Umar galau dan bimbang setelah mendengar lebih jauh kisah pemuda terdakwa itu. “Sesungguhnya yang kalian tuntut ini pemuda shalih lagi baik budinya. Dia membunuh ayah kalian karena khilaf kemarahan sesaat.” ujar Umar.
“Izinkan aku meminta kalian berdua untuk memaafkannya dan akulah yang akan membayar diyat atas kematian ayahmu.” tambah Umar.
“Maaf Amirul Mukminin, kami sangat menyayangi ayah kami. Andai harta sepenuh bumi dikumpulkan, kami hanya ridha jika jiwa dibalas jiwa.” sergah kedua pemuda itu.
Terdakwa itu kemudian berkata, “Wahai Amirul Mukminin, aku ridha, hanya saja izinkan aku menunaikan kewajibanku dahulu dari kaumku. Berilah aku waktu 3 hari, dan aku akan kembali segera untuk dihukum.”
“Harus ada orang yang menjaminnya!” ujar penggugat, “andai pemuda ini ingjar janji siapa yang akan gantikan tempatnya untuk di qishash.”
Salman Al Farisi yang sedang lewat kemudian menyahut, “Jadikan aku penjaminnya hai Amirul Mukminin.”
“Salman?” terkejut Umar. “Demi Allah engkau belum mengenalnya! Demi Allah jangan main-main dengan urusan ini. Cabut kesediaanmu!”
“Pengenalanku kepadanya tak beda dengan pengenalanmu ya Umar,” ujar Salman, “aku percaya kepadanya sebagaimana engkau mempercayainya.”
Dengan berat hati Umar melepas pemuda itu pergi dengan Salman sebagai jaminannya.
Tiga hari berlalu. Detik menjelang eksekusi, pemuda itu belum muncul. Umar gelisah mondar mandir. Semua hadirin mengkhawatirkan Salman. Sahabat perantau negeri, pengembara iman itu mulia dan tercinta dihati Rasul dan sahabatnya.
Salman dengan tenang melangkah ketempat qishash.
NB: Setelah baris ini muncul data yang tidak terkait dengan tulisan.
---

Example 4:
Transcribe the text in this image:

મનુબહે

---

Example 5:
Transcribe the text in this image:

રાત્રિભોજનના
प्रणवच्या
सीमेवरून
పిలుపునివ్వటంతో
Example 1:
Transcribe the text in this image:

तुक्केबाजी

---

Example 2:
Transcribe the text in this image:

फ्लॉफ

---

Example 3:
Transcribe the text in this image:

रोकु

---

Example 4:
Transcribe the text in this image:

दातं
Tetiba sesosok bayang berlari terengah-engah, terjerembab kemudian bangkit kembali. “Itu dia!” pekik Umar.
“Maafkan aku, hampir terlambat,” ujar pemuda terdakwa itu. “Urusan kaumku memakan banyak waktu. Kupacu tungganganku tanpa henti hingga ia sekarat  digurun. Dan kutinggalkan kemudian berlari.”
“Demi Allah, sebenarnya engkau bisa lari dari hukuman ini. Mengapa engkau kembali?” selidik Umar.
Terdakwa itu menjawab, “Supaya jangan sampai ada yang mengatakan dikalangan muslimin tak ada kesatria tepat janji.”
“Lalu kau, hai Salman. Mengapa engkau mau-maunya jadi penjamin seseorang yang tak kaukenal sama sekali.” tanya Umar.
Salman menjawab, “Agar jangan sampai dikatakan dikalangan Muslimin tak ada lagi saling percaya dan menanggung beban saudara.”
“Allahu Akbar! Allah dan kaum muslimin jadi saksi bahwa kami memaafkannya.” pekik dua pemuda penggugat tersebut.
Dengan haru terkejut Umar berkata, “Kalian. Apa maksudnya? Jadi kalian memaafkannya. Jadi dia tak jadi diqishash. Allahu Akbar! Mengapa?”
“Agar jangan ada yang merasa dikalangan kaum Muslimin tak ada lagi kemaafan dan kasih sayang.” sahut keduanya terisak.